Dat is jammer, want terwijl de docent, die hier het woord neemt, aandacht verdient, omdat hij zijne schoone taak met eerbied liefheeft, en met welsprekendheid prijst, zal thans wellicht door de wijdloopigheid van zijn stijl, en vooral door de vaagheid van zijne voorstellen aan menig lezer het boekje half gelezen uit de hand glijden.
De onmiskenbare ontstemming, die de schrijver allerwege ten opzichte van de resultaten van ons gymnasiaal onderwijs opmerkt, kan - zoo zegt hij - onmogelijk gewettigd worden geacht door de strekking der klassieke opleiding zelve.
De klassieke opleiding tot hare moderne proportiën terugebracht is beschavingsgeschiedenis: d.i. het opleiden tot beschaving door het laten doorleven van de belangrijkste evolutieperioden der geheele menschelijke cultuur (p. 18). Deze stelling zal ik zeker niet bestrijden. Bedenkelijk echter acht ik de wijze waarop schrijver het bewijs formuleert: ‘het is een wet der evolutie, dat een trap van ontwikkeling door ieder individu op een bepaald tijdstip slechts bereikt kan worden door den geheelen ontwikkelingsgang van onderen af weer door te loopen.’ Hoeveel tijd zou er bij het toepassen van deze evolutie-theorie op het gebied der opvoeding beschikbaar blijven voor het ‘doorloopen’ der klassieke periode?

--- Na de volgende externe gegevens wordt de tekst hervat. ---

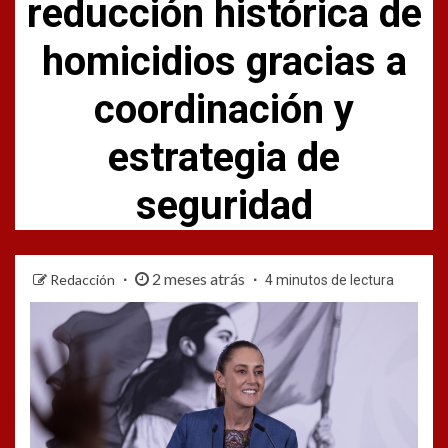
reducción histórica de
homicidios gracias a
coordinación y
estrategia de
seguridad
2 meses atrás
Redacción
4 minutos de lectura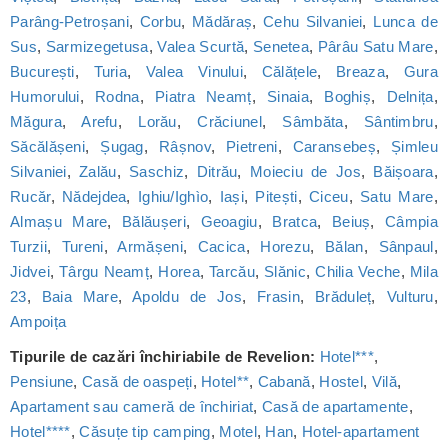
Parâng-Petroșani
,
Corbu
,
Mădăraș
,
Cehu Silvaniei
,
Lunca de
Sus
,
Sarmizegetusa
,
Valea Scurtă
,
Senetea
,
Pârâu Satu Mare
,
București
,
Turia
,
Valea Vinului
,
Călățele
,
Breaza
,
Gura
Humorului
,
Rodna
,
Piatra Neamț
,
Sinaia
,
Boghiș
,
Delnița
,
Măgura
,
Arefu
,
Lorău
,
Crăciunel
,
Sâmbăta
,
Sântimbru
,
Săcălășeni
,
Șugag
,
Râșnov
,
Pietreni
,
Caransebeș
,
Șimleu
Silvaniei
,
Zalău
,
Saschiz
,
Ditrău
,
Moieciu de Jos
,
Băișoara
,
Rucăr
,
Nădejdea
,
Ighiu/Ighìo
,
Iași
,
Pitești
,
Ciceu
,
Satu Mare
,
Almașu Mare
,
Bălăușeri
,
Geoagiu
,
Bratca
,
Beiuș
,
Câmpia
Turzii
,
Tureni
,
Armășeni
,
Cacica
,
Horezu
,
Bălan
,
Sânpaul
,
Jidvei
,
Târgu Neamț
,
Horea
,
Tarcău
,
Slănic
,
Chilia Veche
,
Mila
23
,
Baia Mare
,
Apoldu de Jos
,
Frasin
,
Brăduleț
,
Vulturu
,
Ampoița
Tipurile de cazări închiriabile de Revelion:
Hotel***
,
Pensiune
,
Casă de oaspeți
,
Hotel**
,
Cabană
,
Hostel
,
Vilă
,
Apartament sau cameră de închiriat
,
Casă de apartamente
,
Hotel****
,
Căsuțe tip camping
,
Motel
,
Han
,
Hotel-apartament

Maar - zoo gaat Dr. C. voort - het tegenwoordige onderwijs in de klassieke oudheid is niet de ware klassieke opleiding, doch slechts het bijbrengen ‘van eenige kennis van het Grieksch en het Latijn.’ Hier - waar de kern ligt van des schrijvers betoog - ware glasheldere duidelijkheid gewenscht. Wat wil de Heer C. eigenlijk? ‘Geen vertalingen in plaats van 't origineel!’ zegt hij met eene mij zeer sympathieke nadrukkelijkheid. Nog minder de ontwrichting van ons gymnasiaal onderwijs door de z.g. facultatiefstelling van het Grieksch - en in gedachte druk ik den schrijver de hand voor dat woord. Maar wat moet dan wèl veranderd?
| |
| |
Op welke wijze en in welken zin wil Dr. C. de ‘zg. doode talen’ tot levende talen van levende menschen’ maken? Dat zegt hij ons niet, al maakt hij er geen geheim van, dat hij zeer ontsticht is over de uitsluitend ‘philologisch-kritische opleiding’ der klassieke litteratoren aan onze universiteiten. Over het onderwijs aan onze hooge scholen spreekt hij trouwens herhaaldelijk een vrij heftig vonnis uit, dat vooreerst in den mond van iemand die waarschijnlijk slechts één dier hoogescholen uit ervaring kent, veel te voorbarig en te algemeen klinkt, en bovendien ons teleurstelt nu wij 't hooren uitspreken door een der leerlingen van den universeelen en beschaafden van der Vliet. Maar voor 't overige laat de schrijver ons in 't duister, wanneer wij vragen, hoè hij nu eigenlijk ‘methode en resultaten der nieuwere taalwetenschap vruchtbaar wil maken ook voor de oude talen’, en hoe hij de jongens Plato wil leeren lezen zonder ze te plagen met die ‘doode’ grammatica.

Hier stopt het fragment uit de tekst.